I’ve been doing a lot of reading this summer. Some of the books that I’ve been reading this summer are books that I’ve read in the past but am revisiting because I’ve always found that I pick up new things the second or third time through. Two of those books that I’ve revisited this summer are Invent to Learn by Sylvia Libow Martinez and Gary Stager and Empowering Online Learning by Curtis Bonk and Ke Zhang. The combination has sparked some new ideas (perhaps re-ignited) for me about how to structure prompts for students.

Early in Empowering Online Learning Bonk and Zhang write about conducting a web quest or online scavenger hunt activity. They were writing in 2007/2008 when web quests were still a relatively new activity to many teachers who were trying to help students develop search skills.
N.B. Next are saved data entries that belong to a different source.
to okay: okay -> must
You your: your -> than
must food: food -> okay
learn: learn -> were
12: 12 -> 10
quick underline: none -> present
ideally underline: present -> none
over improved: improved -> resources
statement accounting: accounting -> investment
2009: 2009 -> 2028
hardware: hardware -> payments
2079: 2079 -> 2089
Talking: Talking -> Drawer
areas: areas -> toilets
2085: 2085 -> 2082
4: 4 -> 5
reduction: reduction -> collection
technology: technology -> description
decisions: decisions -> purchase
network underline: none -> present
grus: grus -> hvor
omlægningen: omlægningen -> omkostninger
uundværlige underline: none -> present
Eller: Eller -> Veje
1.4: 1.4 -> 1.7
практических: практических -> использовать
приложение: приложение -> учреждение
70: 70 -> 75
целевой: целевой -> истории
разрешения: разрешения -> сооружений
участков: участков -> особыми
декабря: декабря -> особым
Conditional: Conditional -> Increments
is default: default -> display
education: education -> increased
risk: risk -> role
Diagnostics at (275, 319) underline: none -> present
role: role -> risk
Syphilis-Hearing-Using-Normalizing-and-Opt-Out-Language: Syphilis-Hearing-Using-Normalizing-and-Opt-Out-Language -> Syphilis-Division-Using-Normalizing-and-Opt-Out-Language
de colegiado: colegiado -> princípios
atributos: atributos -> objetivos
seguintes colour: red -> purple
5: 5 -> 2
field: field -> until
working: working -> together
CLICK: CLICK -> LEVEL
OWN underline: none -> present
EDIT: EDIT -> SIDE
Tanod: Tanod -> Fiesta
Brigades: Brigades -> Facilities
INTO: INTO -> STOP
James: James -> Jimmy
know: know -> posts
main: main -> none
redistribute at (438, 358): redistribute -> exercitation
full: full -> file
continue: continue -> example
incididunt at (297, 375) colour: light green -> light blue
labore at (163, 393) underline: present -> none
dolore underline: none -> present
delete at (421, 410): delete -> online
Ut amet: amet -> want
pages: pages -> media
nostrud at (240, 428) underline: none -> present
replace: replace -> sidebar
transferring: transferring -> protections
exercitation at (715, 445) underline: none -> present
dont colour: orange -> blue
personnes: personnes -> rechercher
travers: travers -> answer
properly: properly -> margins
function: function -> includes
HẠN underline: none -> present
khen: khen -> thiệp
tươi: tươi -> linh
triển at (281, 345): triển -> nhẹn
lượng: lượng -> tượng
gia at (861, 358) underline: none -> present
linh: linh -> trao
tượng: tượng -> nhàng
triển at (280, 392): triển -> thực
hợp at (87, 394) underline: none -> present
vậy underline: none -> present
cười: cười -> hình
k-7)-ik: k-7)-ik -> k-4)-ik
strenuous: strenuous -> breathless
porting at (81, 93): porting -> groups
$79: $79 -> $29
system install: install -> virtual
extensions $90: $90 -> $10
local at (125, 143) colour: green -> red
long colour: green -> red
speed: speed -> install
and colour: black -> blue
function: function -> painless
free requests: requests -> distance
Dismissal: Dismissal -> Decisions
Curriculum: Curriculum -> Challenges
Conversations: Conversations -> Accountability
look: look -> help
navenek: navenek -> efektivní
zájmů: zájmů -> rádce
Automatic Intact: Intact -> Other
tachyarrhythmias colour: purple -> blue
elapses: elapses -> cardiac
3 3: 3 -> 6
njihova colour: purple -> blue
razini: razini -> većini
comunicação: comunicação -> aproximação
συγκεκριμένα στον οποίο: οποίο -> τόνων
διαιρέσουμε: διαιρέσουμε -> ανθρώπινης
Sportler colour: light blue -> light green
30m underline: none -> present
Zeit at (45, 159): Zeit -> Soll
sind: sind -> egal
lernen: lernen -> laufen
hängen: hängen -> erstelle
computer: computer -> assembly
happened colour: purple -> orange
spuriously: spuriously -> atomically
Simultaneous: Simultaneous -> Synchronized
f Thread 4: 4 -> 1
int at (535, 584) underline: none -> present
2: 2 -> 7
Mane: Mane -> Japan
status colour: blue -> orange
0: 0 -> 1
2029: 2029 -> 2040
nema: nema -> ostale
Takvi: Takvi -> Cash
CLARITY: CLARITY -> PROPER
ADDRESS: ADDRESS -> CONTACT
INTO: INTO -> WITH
The example that Bonk and Zhang gave was essentially a list of questions for students to answer with the help of a search engine.

As I re-read the web quest activity outlined by Bonk and Zhang I remembered Stager’s refrain of “a good prompt is worth a thousand words.” Combining those two elements I came up with an update to an old search lesson activity that I used to do with some of my high school students.

The old search activity that I used to do with students was to have them pick a popular stock from the NYSE or NASDAQ and then find and evaluate buy/ sell/ hold articles they found about those stocks. The updated version of that lesson is to have students look up ten data points (for example: volume, short interest, cash flow, EPS) about a stock like AAPL (Apple) and then research ten ways that a professional analyst would use those data points to create a buy/ sell/ hold rating.